How to read a Bureau of Meteorology Forecast.

70% chance of 40mm? Why you’re reading forecast wrong

More often or not, we are confused and frustrated at weather predictions, particularly when it comes to rainfall.

But it turns out, most of us aren't reading the forecasts correctly.

James Thompson, a meteorologist with the Bureau of Meteorology, has given the Gatton Star some advice on reading rainfall predictions, and why a 90 per cent of 10-20mm doesn't mean what it means.

Rainfall predictions need to be broken down into two steps.

Firstly, the percentage.

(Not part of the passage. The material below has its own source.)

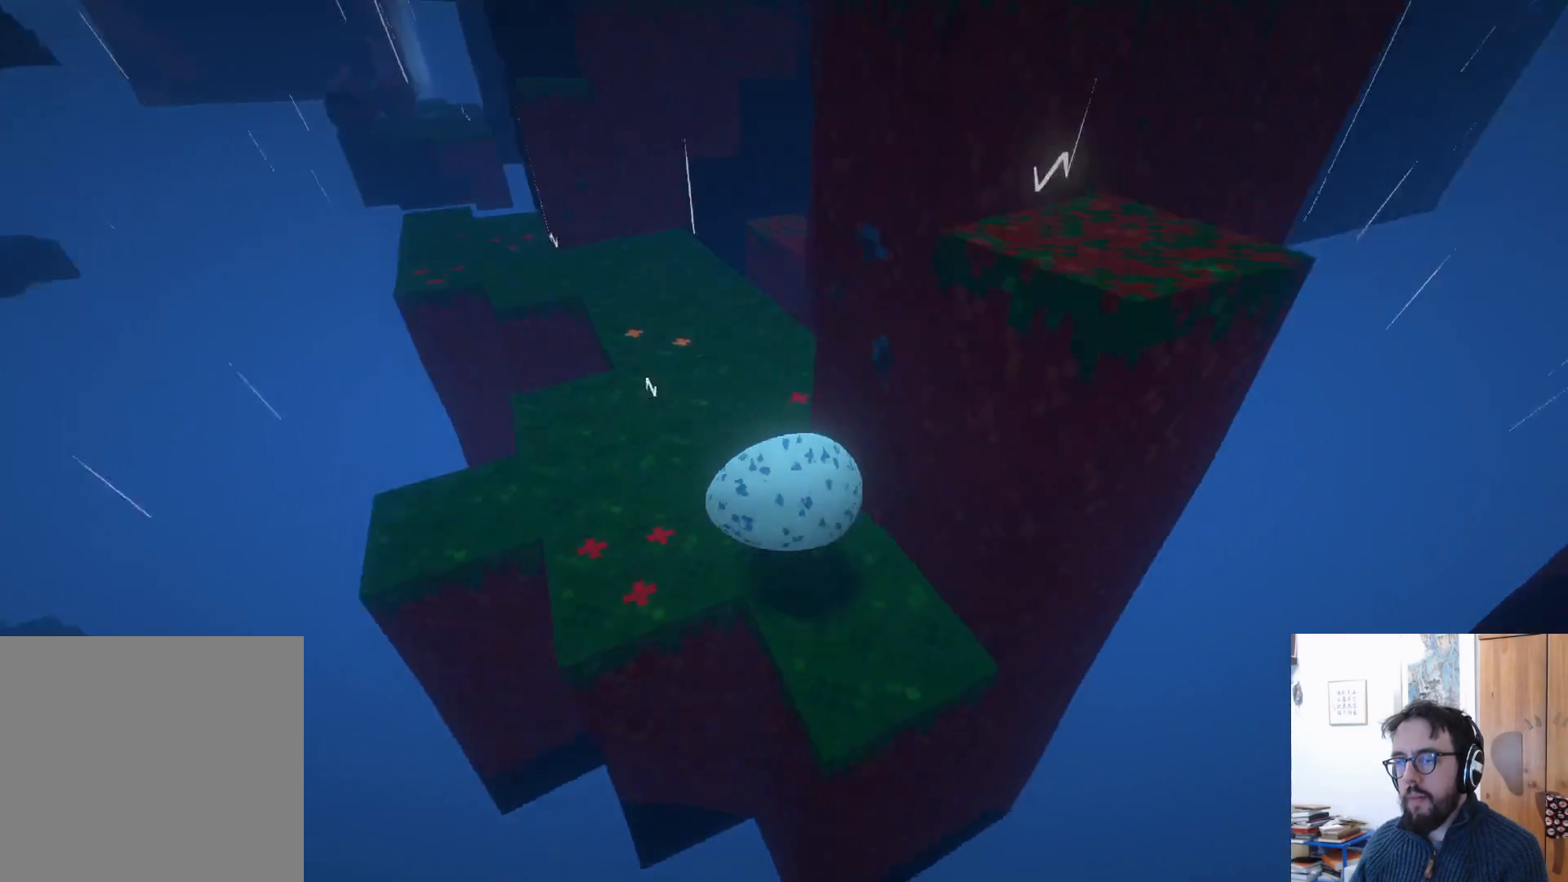
{"buttons": [], "left_stick": "right", "right_stick": "right", "events": [[500, "left_stick", "right"]]}
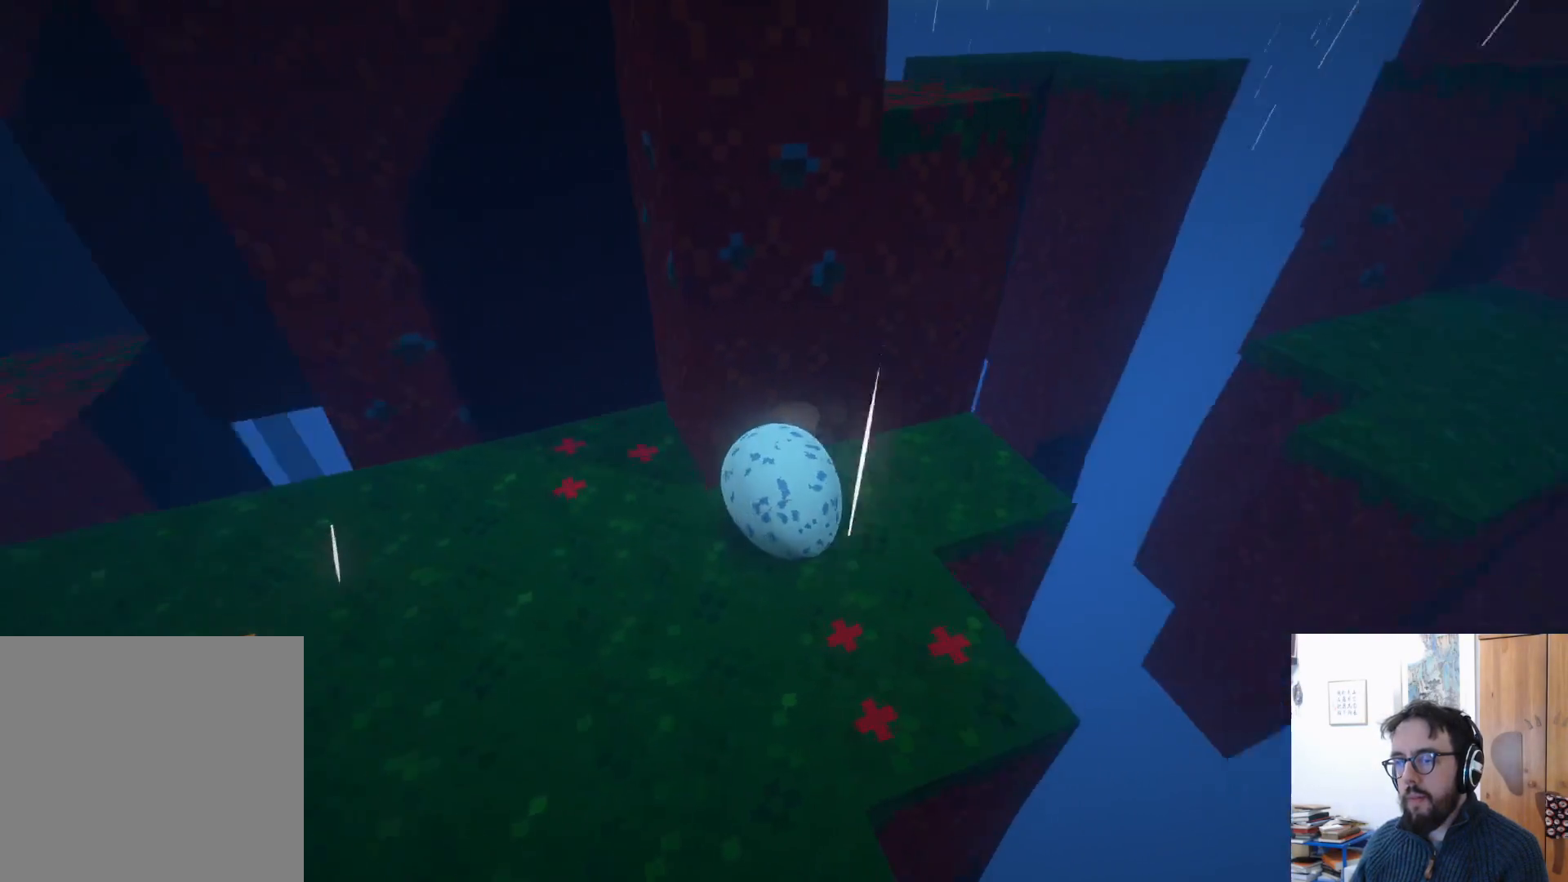
{"buttons": [], "left_stick": "up-right", "right_stick": "right", "events": [[183, "left_stick", "up-right"], [267, "right_stick", "center"], [500, "right_stick", "right"]]}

The rain per cent is the likelihood we will see rain - whether that's half a millimetre or 20mm.

Secondly, the amount. For example, if the forecast is 20-40mm, it doesn't mean that's what you will get.

It's broken down into a 50 per cent chance and a 25 per cent chance.

How to read a Bureau of Meteorology Forecast.
How to read a Bureau of Meteorology Forecast.

 

Mr Thompson said the way to read the prediction is there's a 50 per cent chance of getting 20mm, followed by a 25 per cent chance of 40mm.

"They're not really meant to be used together," Mr Thompson said.

And what about the little icons?

Suns out guns out, a sun with clouds, a sun with a few rain spots, or the umbrella - they all have a meaning.

Mr Thompson said when the forecast is a 40 per cent chance or more of rain, the BOM will use a sun with a cloud and droplets.

Bureau of Meteorology forecast.
Bureau of Meteorology forecast.

 

When the forecast is less than 30 per cent chance of rain, and it's predicted to be hot and windy, the BOM will use the sun with a cloud.

"When the symbol has the sun, the rain can be a bit hit and miss," Mr Thompson said.

The obvious, when it's predicted to rain for the majority of the day, the cloud with strong rain indicates it's a day to pack the umbrella.